Thursday, 05 November 2015 12:51
MANILA: Iron ore futures in China and Singapore edged lower on Thursday, putting more pressure on spot prices that have sunk to their weakest level since July with no near-term recovery seen in Chinese steel demand.
Shanghai steel futures dropped to a record low on falling demand in China due to a slowing economy, with the approach of winter expected to keep appetite weak.
“We expect China’s steel prices to continue to drift lower during the weak winter season,” said Helen Lau, analyst at Argonaut Securities in Hong Kong.
Construction-used rebar on the Shanghai Futures Exchange closed flat at 1,776 yuan ($ 280) a tonne, after touching 1,768 yuan. That was the lowest for a most-traded contract since the bourse launched rebar futures in 2009.
China’s steel demand dropped 5.8 percent in January-September, according to the China Iron and Steel Association (CISA).
Amid weakening demand from the world’s top steel consumer, China’s crude steel output is expected to fall to 780 million tonnes by 2020, CISA said on Wednesday.

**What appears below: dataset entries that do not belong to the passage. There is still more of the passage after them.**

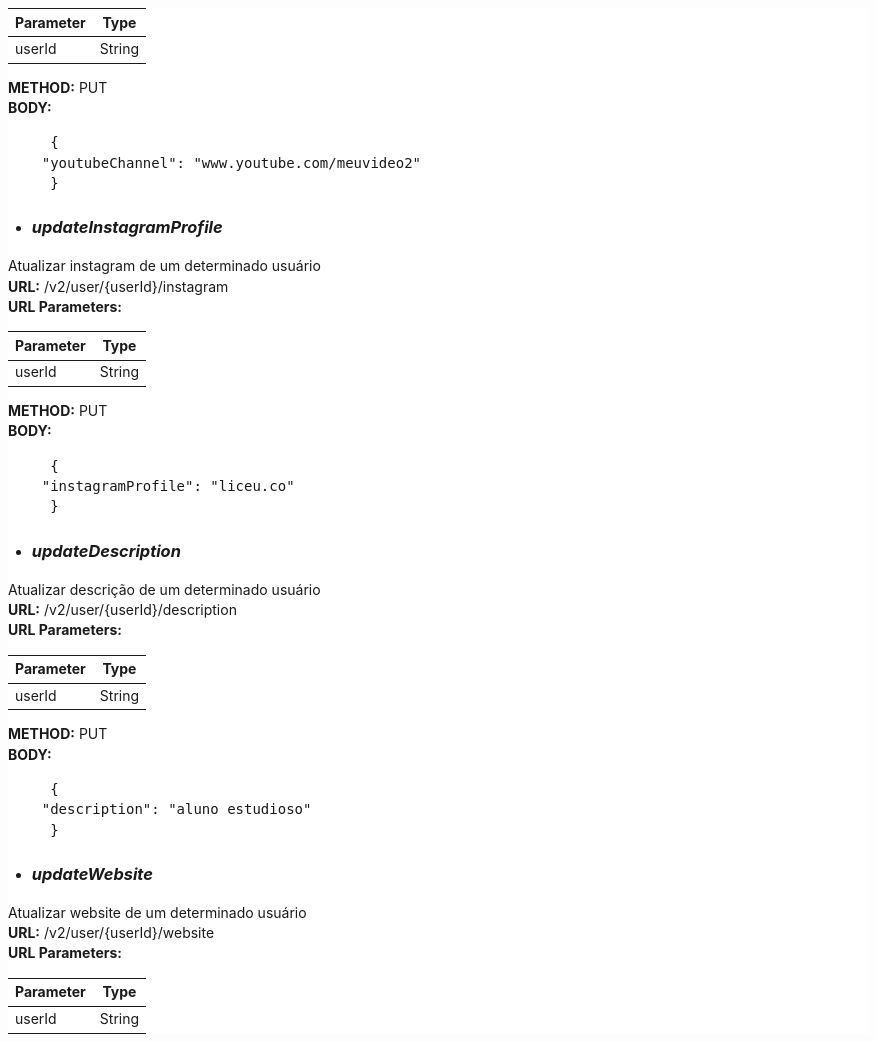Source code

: | Parameter  | Type  |
| ------------ | ------------ |
| userId  | String   |

**METHOD:** PUT  
**BODY:**
<pre>
     {
	"youtubeChannel": "www.youtube.com/meuvideo2"
     }
</pre>


 - ### _updateInstagramProfile_
Atualizar instagram de um determinado usuário  
**URL:** /v2/user/{userId}/instagram  
**URL Parameters:**  

| Parameter  | Type  |
| ------------ | ------------ |
| userId  | String   |

**METHOD:** PUT  
**BODY:**
<pre>
     {
	"instagramProfile": "liceu.co"
     }
</pre>


 - ### _updateDescription_
Atualizar descrição de um determinado usuário  
**URL:** /v2/user/{userId}/description  
**URL Parameters:**

| Parameter  | Type  |
| ------------ | ------------ |
| userId  | String   |

**METHOD:** PUT  
**BODY:**
<pre>
     {
	"description": "aluno estudioso"
     }
</pre>


 - ### _updateWebsite_
Atualizar website de um determinado usuário  
**URL:** /v2/user/{userId}/website  
**URL Parameters:**

| Parameter  | Type  |
| ------------ | ------------ |
| userId  | String   |
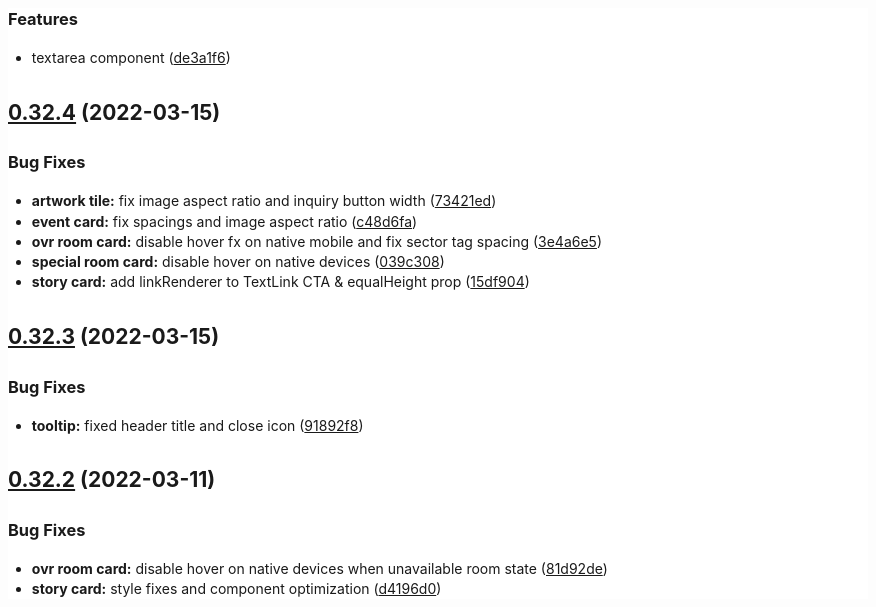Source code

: 
### Features

* textarea component ([de3a1f6](https://bitbucket.org/mchappsrvcs/artbasel-ui-kit/commits/de3a1f67b2d3896b8a7733877def9c9ef5190639))





## [0.32.4](https://bitbucket.org/mchappsrvcs/artbasel-ui-kit/compare/@mch-group/uikit-themes@0.32.3...@mch-group/uikit-themes@0.32.4) (2022-03-15)


### Bug Fixes

* **artwork tile:** fix image aspect ratio and inquiry button width ([73421ed](https://bitbucket.org/mchappsrvcs/artbasel-ui-kit/commits/73421edc5d6040cec09502766227cb0a3c848f49))
* **event card:** fix spacings and image aspect ratio ([c48d6fa](https://bitbucket.org/mchappsrvcs/artbasel-ui-kit/commits/c48d6fa6c00a9ef0c3692aa9d9d5484082e50030))
* **ovr room card:** disable hover fx on native mobile and fix sector tag spacing ([3e4a6e5](https://bitbucket.org/mchappsrvcs/artbasel-ui-kit/commits/3e4a6e5aaf691a5006d4d7f121d509bde8ed9517))
* **special room card:** disable hover on native devices ([039c308](https://bitbucket.org/mchappsrvcs/artbasel-ui-kit/commits/039c308f495bf441c4d85bc66a49bbe3f94a86f1))
* **story card:** add linkRenderer to TextLink CTA & equalHeight prop ([15df904](https://bitbucket.org/mchappsrvcs/artbasel-ui-kit/commits/15df9040e90fe4d301e09a4797dca615f9885485))





## [0.32.3](https://bitbucket.org/mchappsrvcs/artbasel-ui-kit/compare/@mch-group/uikit-themes@0.32.2...@mch-group/uikit-themes@0.32.3) (2022-03-15)


### Bug Fixes

* **tooltip:** fixed header title and close icon ([91892f8](https://bitbucket.org/mchappsrvcs/artbasel-ui-kit/commits/91892f8d1e8cb0b578ce55fb5e29540b11e02c55))





## [0.32.2](https://bitbucket.org/mchappsrvcs/artbasel-ui-kit/compare/@mch-group/uikit-themes@0.32.1...@mch-group/uikit-themes@0.32.2) (2022-03-11)


### Bug Fixes

* **ovr room card:** disable hover on native devices when unavailable room state ([81d92de](https://bitbucket.org/mchappsrvcs/artbasel-ui-kit/commits/81d92de8022a48590e7dbc4890d2c0f38f52407e))
* **story card:** style fixes and component optimization ([d4196d0](https://bitbucket.org/mchappsrvcs/artbasel-ui-kit/commits/d4196d0b2b364a14814366f23c88569cf121ab51))
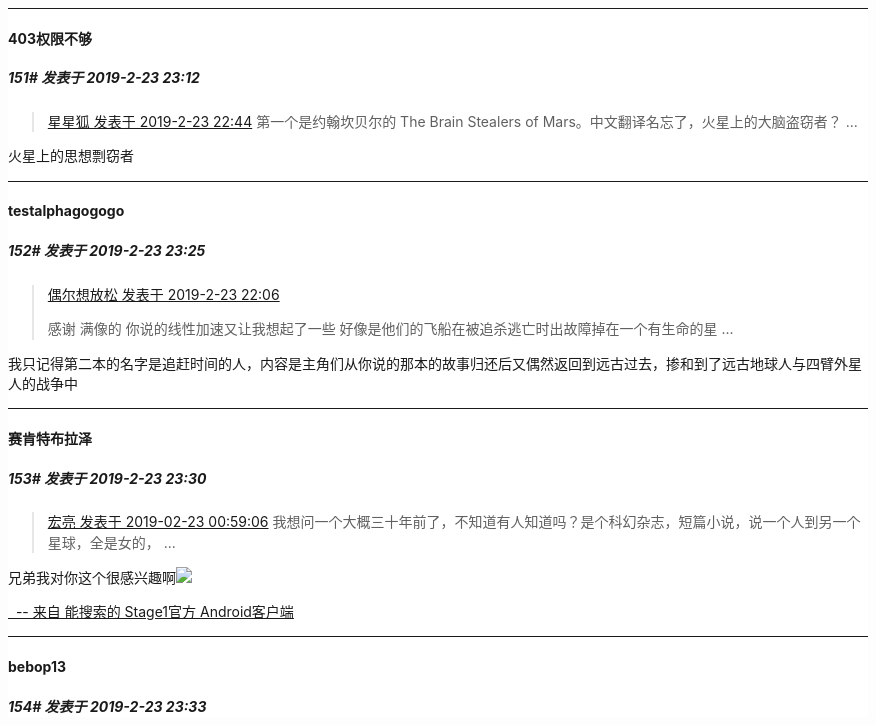 





-----

####  403权限不够  
##### 151#       发表于 2019-2-23 23:12



<blockquote><a href="httphttps://bbs.saraba1st.com/2b/forum.php?mod=redirect&amp;goto=findpost&amp;pid=42701207&amp;ptid=1812672" target="_blank">星星狐 发表于 2019-2-23 22:44</a>
第一个是约翰坎贝尔的 The Brain Stealers of Mars。中文翻译名忘了，火星上的大脑盗窃者？ ...</blockquote>
火星上的思想剽窃者







-----

####  testalphagogogo  
##### 152#       发表于 2019-2-23 23:25



<blockquote><a href="httphttps://bbs.saraba1st.com/2b/forum.php?mod=redirect&amp;goto=findpost&amp;pid=42700939&amp;ptid=1812672" target="_blank">偶尔想放松 发表于 2019-2-23 22:06</a>

感谢 满像的 你说的线性加速又让我想起了一些 好像是他们的飞船在被追杀逃亡时出故障掉在一个有生命的星 ...</blockquote>
我只记得第二本的名字是追赶时间的人，内容是主角们从你说的那本的故事归还后又偶然返回到远古过去，掺和到了远古地球人与四臂外星人的战争中







-----

####  赛肯特布拉泽  
##### 153#       发表于 2019-2-23 23:30



<blockquote><a href="httphttps://bbs.saraba1st.com/2b/forum.php?mod=redirect&amp;goto=findpost&amp;pid=42692165&amp;ptid=1812672" target="_blank">宏亮 发表于 2019-02-23 00:59:06</a>
我想问一个大概三十年前了，不知道有人知道吗？是个科幻杂志，短篇小说，说一个人到另一个星球，全是女的， ...</blockquote>兄弟我对你这个很感兴趣啊<img src="https://static.saraba1st.com/image/smiley/face2017/054.png" referrerpolicy="no-referrer">

[  -- 来自 能搜索的 Stage1官方 Android客户端](https://www.coolapk.com/apk/140634)







-----

####  bebop13  
##### 154#       发表于 2019-2-23 23:33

Output last year reached 822.7 million tonnes.
“We believe the recovery in steel prices holds the key to any recovery in iron ore prices,” ANZ Bank wrote to clients.
Iron ore for immediate delivery to China’s Tianjin port fell 0.8 percent to $ 48.30 a tonne on Wednesday, a level last seen on July 9, based on data published by The Steel Index (TSI).
The spot benchmark has only risen once in the past 17 sessions, and is on track to return to this year’s low of $ 44.10. That was the lowest price on TSI records that date back to November 2008.
On Thursday, iron ore for January delivery on the Dalian Commodity Exchange fell 1 percent to end at 345.50 yuan per tonne. On the Singapore Exchange, the most-active December contract dropped 1.4 percent to $ 44.70 a tonne by 0707 GMT.
Rio Tinto, the world’s No. 2 iron ore miner after Vale, said it expects to see strong growth in iron ore demand in countries outside China as the global seaborne market expands.